GPT-5.5 alucina 3x mais do que o GLM-5.2 com licença MIT

Métricas de alucinação e interpretação

  • As taxas de alucinação discutidas são condicionais: medem o comportamento apenas quando o modelo não sabe ou se abstém, não o erro geral no uso cotidiano.
  • Exemplo: modelos com contagens idênticas de respostas erradas podem mostrar “taxas de alucinação” muito diferentes dependendo de quantas vezes se abstêm.
  • Alguns argumentam que essa métrica ainda é útil porque reflete a “disposição de inventar coisas”; outros preferem uma taxa de erro global (tokens enganosos / total de tokens).
  • AA-Omniscience é destacado como um benchmark melhor: respostas corretas são recompensadas, alucinações são penalizadas, e “não sei” é neutro, de modo que adivinhar sempre é punido.
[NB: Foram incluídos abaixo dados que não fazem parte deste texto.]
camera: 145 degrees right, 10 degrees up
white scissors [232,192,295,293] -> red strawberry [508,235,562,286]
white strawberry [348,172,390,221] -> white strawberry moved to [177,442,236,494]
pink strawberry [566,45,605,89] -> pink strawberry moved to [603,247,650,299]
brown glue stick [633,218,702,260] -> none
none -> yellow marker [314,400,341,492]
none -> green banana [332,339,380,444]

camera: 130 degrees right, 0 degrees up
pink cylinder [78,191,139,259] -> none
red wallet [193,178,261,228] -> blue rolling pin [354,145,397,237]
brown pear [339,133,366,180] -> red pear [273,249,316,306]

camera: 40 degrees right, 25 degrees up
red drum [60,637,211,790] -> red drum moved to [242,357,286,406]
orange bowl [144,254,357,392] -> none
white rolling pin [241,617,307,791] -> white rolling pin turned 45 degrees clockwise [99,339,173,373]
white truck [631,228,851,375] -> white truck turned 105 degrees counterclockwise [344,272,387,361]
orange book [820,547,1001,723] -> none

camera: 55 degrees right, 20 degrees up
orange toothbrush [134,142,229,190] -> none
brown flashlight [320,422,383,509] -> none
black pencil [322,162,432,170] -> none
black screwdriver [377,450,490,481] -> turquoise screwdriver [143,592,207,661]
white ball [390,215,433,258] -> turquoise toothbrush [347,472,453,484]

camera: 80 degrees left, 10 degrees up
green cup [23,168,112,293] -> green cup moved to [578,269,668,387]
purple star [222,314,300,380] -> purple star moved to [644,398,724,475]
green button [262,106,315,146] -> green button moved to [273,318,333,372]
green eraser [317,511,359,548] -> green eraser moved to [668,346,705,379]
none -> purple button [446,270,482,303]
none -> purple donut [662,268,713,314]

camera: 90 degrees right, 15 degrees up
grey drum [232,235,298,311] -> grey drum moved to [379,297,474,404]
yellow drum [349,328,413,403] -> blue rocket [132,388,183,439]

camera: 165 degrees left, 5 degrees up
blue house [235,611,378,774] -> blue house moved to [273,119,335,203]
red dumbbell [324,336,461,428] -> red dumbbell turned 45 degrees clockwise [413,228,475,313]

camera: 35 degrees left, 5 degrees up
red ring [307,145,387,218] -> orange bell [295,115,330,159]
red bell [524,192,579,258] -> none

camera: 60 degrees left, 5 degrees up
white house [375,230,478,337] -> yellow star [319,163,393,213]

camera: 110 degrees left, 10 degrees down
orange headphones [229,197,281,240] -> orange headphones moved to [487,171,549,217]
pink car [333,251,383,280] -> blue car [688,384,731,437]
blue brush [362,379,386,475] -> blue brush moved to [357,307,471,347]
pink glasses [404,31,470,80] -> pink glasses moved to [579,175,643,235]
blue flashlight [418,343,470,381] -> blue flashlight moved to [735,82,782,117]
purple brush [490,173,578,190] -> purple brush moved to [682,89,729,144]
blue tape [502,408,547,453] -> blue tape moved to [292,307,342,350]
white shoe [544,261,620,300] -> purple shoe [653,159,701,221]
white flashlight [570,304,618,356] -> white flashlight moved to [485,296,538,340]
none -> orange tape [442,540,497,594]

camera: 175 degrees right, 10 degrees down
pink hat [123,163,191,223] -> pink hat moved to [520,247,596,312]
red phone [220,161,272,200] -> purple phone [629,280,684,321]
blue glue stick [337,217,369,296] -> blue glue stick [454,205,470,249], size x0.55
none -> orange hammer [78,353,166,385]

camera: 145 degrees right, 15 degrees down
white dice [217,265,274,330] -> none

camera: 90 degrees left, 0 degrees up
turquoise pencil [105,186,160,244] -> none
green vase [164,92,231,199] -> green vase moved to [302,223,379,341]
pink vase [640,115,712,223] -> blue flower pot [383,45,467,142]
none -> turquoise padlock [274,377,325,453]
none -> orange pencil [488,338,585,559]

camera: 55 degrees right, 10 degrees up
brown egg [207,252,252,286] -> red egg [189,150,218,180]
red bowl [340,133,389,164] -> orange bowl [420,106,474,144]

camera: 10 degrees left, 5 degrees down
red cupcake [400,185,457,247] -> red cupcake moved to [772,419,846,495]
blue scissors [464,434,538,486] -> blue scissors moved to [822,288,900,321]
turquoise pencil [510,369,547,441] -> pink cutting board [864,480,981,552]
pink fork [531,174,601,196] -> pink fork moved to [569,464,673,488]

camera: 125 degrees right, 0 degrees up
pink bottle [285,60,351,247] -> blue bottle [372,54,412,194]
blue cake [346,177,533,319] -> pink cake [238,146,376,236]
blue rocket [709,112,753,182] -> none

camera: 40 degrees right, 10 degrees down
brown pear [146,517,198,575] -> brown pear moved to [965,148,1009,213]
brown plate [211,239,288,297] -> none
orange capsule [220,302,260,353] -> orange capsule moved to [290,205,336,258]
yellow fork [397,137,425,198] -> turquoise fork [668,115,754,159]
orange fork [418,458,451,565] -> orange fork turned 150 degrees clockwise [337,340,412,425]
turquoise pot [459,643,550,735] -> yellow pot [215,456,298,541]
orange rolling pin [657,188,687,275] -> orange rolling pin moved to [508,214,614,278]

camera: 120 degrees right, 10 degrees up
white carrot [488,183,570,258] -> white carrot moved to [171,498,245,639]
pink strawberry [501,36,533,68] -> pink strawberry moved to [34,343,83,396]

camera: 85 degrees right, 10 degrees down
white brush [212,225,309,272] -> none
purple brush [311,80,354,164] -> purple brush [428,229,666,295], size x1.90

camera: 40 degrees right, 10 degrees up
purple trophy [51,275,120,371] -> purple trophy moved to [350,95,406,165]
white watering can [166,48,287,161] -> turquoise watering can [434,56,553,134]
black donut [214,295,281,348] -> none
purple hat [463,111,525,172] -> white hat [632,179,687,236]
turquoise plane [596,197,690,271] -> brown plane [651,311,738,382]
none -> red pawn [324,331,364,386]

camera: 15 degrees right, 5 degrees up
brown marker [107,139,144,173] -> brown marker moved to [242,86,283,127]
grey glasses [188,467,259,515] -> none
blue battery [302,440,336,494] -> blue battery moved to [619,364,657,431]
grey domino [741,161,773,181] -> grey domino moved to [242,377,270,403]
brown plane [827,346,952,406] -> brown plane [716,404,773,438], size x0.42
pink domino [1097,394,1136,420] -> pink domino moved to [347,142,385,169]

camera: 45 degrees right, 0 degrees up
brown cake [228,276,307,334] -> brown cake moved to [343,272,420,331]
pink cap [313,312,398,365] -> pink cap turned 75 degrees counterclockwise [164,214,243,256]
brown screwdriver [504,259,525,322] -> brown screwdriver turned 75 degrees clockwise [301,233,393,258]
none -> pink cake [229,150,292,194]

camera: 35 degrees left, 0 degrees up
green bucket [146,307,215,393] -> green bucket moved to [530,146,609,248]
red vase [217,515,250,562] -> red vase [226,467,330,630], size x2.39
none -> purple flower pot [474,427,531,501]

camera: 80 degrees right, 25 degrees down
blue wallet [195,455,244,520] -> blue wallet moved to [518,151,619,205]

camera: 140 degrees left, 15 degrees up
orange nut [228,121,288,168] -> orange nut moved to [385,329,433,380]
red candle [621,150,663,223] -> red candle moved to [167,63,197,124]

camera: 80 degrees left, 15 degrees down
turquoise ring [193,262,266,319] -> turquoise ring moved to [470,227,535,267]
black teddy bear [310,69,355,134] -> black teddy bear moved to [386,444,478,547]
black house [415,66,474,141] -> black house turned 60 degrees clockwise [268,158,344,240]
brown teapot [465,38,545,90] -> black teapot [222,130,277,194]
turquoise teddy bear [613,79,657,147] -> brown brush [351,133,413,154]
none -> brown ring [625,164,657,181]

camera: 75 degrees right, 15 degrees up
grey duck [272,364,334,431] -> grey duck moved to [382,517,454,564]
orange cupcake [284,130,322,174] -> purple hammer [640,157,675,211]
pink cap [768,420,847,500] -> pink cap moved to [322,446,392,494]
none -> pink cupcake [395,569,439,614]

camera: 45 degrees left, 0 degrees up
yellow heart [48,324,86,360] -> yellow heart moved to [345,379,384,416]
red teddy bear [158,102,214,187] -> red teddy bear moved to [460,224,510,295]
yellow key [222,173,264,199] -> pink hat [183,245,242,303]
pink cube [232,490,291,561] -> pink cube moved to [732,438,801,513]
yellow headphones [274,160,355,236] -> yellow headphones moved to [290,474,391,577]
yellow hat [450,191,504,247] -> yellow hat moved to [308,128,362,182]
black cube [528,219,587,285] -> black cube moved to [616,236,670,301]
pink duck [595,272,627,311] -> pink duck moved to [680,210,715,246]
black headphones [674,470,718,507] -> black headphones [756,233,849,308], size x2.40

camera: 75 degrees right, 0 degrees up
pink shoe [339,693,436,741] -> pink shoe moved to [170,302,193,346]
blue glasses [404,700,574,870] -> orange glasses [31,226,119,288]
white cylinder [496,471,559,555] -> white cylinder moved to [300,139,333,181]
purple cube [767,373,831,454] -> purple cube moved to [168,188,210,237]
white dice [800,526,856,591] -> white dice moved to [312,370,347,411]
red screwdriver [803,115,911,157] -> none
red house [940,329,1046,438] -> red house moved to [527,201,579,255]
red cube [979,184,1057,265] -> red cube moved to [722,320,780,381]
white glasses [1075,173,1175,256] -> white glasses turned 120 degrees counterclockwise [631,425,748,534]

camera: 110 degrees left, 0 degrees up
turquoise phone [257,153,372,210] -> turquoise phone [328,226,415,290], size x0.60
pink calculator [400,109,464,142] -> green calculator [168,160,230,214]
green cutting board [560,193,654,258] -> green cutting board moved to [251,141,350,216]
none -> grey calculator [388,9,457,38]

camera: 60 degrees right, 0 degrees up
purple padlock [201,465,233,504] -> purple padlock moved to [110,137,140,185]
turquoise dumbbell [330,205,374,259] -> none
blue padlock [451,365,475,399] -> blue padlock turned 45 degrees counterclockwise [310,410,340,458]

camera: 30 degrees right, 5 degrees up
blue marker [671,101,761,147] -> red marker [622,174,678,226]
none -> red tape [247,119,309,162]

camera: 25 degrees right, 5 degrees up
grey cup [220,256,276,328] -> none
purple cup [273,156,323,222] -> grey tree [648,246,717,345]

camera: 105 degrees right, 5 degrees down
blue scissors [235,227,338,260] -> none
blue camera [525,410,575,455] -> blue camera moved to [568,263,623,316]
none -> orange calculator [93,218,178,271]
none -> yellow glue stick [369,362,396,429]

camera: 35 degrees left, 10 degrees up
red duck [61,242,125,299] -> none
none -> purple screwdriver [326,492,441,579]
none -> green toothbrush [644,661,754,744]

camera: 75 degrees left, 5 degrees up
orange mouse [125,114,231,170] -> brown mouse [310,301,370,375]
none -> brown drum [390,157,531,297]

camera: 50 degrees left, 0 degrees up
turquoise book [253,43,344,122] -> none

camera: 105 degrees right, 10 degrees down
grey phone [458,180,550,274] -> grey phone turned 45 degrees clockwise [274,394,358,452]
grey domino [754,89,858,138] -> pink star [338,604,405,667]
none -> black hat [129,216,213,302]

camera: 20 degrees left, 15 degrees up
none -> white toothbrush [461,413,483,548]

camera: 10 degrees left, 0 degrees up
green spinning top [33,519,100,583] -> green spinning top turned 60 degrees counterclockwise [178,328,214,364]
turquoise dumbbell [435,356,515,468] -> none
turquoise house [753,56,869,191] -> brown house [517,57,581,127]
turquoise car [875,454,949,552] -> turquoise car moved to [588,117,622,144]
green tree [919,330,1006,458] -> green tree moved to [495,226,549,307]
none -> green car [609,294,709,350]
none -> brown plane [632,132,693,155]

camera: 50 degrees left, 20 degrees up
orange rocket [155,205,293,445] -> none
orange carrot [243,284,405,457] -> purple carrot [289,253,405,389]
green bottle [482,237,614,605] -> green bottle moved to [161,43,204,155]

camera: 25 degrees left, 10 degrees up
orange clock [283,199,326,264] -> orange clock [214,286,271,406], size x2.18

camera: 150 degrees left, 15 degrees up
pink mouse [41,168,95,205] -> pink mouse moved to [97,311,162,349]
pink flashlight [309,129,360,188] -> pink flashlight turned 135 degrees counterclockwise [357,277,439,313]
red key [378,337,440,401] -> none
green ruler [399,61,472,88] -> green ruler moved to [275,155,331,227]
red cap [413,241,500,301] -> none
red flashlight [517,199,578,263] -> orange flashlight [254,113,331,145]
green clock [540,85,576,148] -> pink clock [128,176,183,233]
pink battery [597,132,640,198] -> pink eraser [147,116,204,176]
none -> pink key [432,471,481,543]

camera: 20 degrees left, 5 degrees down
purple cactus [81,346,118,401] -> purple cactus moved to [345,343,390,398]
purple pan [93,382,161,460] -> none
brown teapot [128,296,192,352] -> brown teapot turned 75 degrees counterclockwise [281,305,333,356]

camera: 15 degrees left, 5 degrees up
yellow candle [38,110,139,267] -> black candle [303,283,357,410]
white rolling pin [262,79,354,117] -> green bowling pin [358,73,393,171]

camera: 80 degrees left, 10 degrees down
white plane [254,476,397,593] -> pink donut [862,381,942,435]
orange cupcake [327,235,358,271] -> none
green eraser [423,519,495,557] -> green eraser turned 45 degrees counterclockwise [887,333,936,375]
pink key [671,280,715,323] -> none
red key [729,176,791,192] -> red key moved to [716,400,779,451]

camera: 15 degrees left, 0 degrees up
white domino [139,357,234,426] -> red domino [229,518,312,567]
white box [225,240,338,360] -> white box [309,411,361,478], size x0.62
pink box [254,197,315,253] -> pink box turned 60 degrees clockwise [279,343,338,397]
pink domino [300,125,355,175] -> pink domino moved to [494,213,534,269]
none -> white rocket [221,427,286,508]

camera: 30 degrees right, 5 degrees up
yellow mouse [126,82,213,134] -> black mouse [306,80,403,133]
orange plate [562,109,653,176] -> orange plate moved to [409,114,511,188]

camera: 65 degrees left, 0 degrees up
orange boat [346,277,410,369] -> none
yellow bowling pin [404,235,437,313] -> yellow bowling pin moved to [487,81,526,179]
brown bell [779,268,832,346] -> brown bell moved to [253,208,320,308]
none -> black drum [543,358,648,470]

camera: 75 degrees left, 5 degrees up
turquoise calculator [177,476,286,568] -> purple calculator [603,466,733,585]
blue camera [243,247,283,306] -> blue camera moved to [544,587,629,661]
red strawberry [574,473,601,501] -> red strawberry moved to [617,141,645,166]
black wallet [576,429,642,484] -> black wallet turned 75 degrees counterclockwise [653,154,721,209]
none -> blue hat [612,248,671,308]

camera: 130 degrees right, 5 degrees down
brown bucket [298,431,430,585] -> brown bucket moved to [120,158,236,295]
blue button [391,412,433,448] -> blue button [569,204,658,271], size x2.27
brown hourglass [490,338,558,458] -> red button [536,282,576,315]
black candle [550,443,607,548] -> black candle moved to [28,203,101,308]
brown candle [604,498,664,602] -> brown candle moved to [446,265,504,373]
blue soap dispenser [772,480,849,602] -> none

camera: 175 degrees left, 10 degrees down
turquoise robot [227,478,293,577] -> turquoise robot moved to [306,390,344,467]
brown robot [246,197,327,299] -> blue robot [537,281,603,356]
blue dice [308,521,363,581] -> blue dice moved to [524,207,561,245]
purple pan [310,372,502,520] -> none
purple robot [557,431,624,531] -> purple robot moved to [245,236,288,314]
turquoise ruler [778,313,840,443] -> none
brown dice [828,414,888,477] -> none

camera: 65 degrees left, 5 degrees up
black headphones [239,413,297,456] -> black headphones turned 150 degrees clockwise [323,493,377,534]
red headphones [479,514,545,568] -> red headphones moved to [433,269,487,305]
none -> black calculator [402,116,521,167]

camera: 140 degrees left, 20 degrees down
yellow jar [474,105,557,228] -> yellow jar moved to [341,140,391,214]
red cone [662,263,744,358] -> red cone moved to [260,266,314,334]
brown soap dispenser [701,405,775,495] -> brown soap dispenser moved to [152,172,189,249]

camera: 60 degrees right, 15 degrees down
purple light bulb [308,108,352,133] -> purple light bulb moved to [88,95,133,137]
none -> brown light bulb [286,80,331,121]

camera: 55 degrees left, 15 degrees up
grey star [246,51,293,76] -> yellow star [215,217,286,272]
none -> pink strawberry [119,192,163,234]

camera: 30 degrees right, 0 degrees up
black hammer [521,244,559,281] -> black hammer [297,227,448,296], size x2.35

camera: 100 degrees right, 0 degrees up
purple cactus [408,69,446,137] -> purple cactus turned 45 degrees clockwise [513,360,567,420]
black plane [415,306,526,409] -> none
Tamanho do modelo, dados e alucinações

  • O thread contesta a ideia de que “maior = mais alucinações” como regra universal.
  • Exemplos: uma variante menor do DeepSeek alucina bastante; um grande modelo proprietário tem uma taxa de alucinação relativamente baixa, mas alucinações absolutas semelhantes às de um modelo menor.
  • Alguns sugerem que grandes conjuntos de dados factuais e escalonamento agressivo podem treinar modelos a “responder tudo” em vez de se absterem.
  • Outros observam retornos decrescentes em capacidade com mais parâmetros e tokens, mas sem evidência clara de que o tamanho, por si só, gere alucinações.

Prompting, treinamento e design de sistema

  • Vários comentários enfatizam que comparações brutas entre modelos ignoram engenharia de prompt e configurações de agentes que incentivam ou recompensam dizer “não sei”.
  • Crítica: culpar o “prompt ruim” é comparado a culpar usuários por um produto defeituoso; as expectativas são definidas por marketing que exagera a confiabilidade.
  • Há especulação de que os pipelines atuais de RLHF/RLVR otimizam respostas interessantes e confiantes em vez de abstenções seguras, subtreinando o comportamento de “não sei”.

Geração de código e qualidade de software

  • Há forte preocupação de que código escrito por LLM possa parecer bom, mas incorporar erros sutis e “anomalias” que se acumulam em sistemas difíceis de manter.
  • Outros relatam bons resultados quando LLMs são usados como assistentes, com humanos revisando, adicionando testes e aplicando práticas comuns de engenharia.
  • Vários observam que código corporativo pré-LLM também costuma ser péssimo; o padrão talvez não seja tão alto quanto os críticos assumem.

Analogias humanas, limites e possíveis correções

  • Fazem-se comparações com a autoconfiança humana e o “blá-blá-blá”, mas também com a capacidade humana de reconhecer rapidamente “não sei”, ajudada por consequências e medo.
  • Ideias levantadas: módulos separados tipo “amígdala”, modelos secundários para detectar alucinações, melhores incentivos (penalizar respostas erradas mais do que abstenções).
  • Muitos duvidam que as alucinações possam ser totalmente eliminadas com arquiteturas atuais; a melhor esperança é reduzir a frequência e melhorar a sinalização de incerteza.